In the days before the battle, he said, he had little intelligence about the 800 enemy soldiers that had assembled but sensed that something might be up.

That night, he was in the mess hall, unlacing his boots and checking his roster, when a white-phosphorus mortar round hit the structure, setting it afire.

"They pounced on us," he said. "They were well prepared and well-organized and fully confident that they were going to win the night."

Enemy mortar rounds and grenades rained on the camp. Donlon's men fought back with mortars, rifles and even a shotgun, he wrote in a memoir and recounted in interviews.

He dashed around the camp encouraging his soldiers and directing the defense while other thatched structures were hit and burned.

The defenders fired flares, which illuminated scores of approaching enemy soldiers, he said.

Some tried to climb over the barbed-wire fencing in their bare feet.

"It got spicy," he said. "Then you take casualties and it hits you in the gut, in your heart."

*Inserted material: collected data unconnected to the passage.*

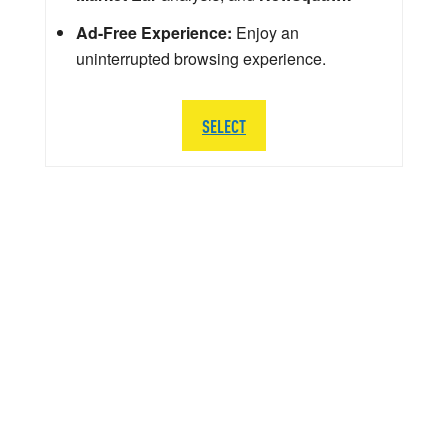
Ad-Free Experience:
Enjoy an
uninterrupted browsing experience.
SELECT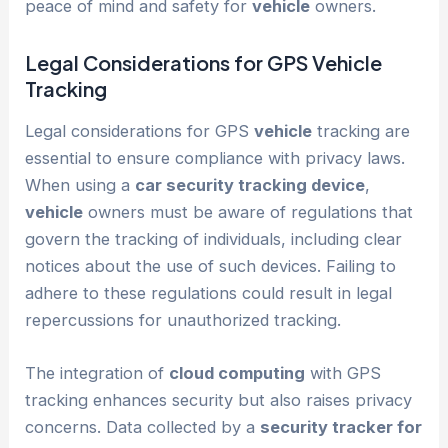
peace of mind and safety for
vehicle
owners.
Legal Considerations for GPS
Vehicle
Tracking
Legal considerations for GPS
vehicle
tracking are
essential to ensure compliance with privacy laws.
When using a
car security tracking device
,
vehicle
owners must be aware of regulations that
govern the tracking of individuals, including clear
notices about the use of such devices. Failing to
adhere to these regulations could result in legal
repercussions for unauthorized tracking.
The integration of
cloud computing
with GPS
tracking enhances security but also raises privacy
concerns. Data collected by a
security tracker for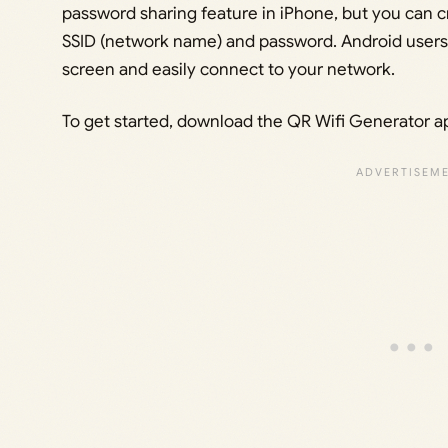
password sharing feature in iPhone, but you can 
SSID (network name) and password. Android users
screen and easily connect to your network.
To get started, download the QR Wifi Generator a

Two of his men, John Houston, 22, whose wife was pregnant with twins, and Gabriel "Pop" Alamo, 46, a World War II and Korean War veteran, were killed, as was the Australian adviser, Kevin Conway.

Donlon, who killed a team of three enemy soldiers near the main gate, said he suffered seven wounds: in a shoulder, a leg and the stomach. "Mine were all shrapnel" from mortars and hand grenades, he said.

He was also knocked out, suffered a concussion and was blown out of his unlaced boots by an explosion.

Toward dawn, the battle died down with the arrival of helicopters, which the enemy didn't realize were unarmed. The attackers "skedaddled back into the mountains and disappeared," Donlon said.

Sweaty ceremony

The battle at Nam Dong was front-page news in the United States and was seen as a major victory for South Vietnamese forces. Donlon was quickly singled out for his role and wound up on the cover of the Saturday Evening Post.

The year before, President John F. Kennedy had signed a law expanding the rules for presentation of the Medal of Honor.

Donlon remembers perspiring at the White House ceremony with Johnson.

"Let any who suggest that we cannot honor our commitment in Vietnam find new strength and new resolution in the actions of this brave man and his comrades," the president said.

Johnson asked Donlon whether he wanted to say anything. "No, sir. No thank you, sir," Donlon replied.

This past week, Donlon was in New Orleans to attend an event at the World War II museum there.

Reached by telephone, he reflected on the passage of 50 years. "I can hardly believe it," he said.

Asked if he was planning anything special to mark the anniversary, he said he planned to go to church "and thank God once again for all my blessings."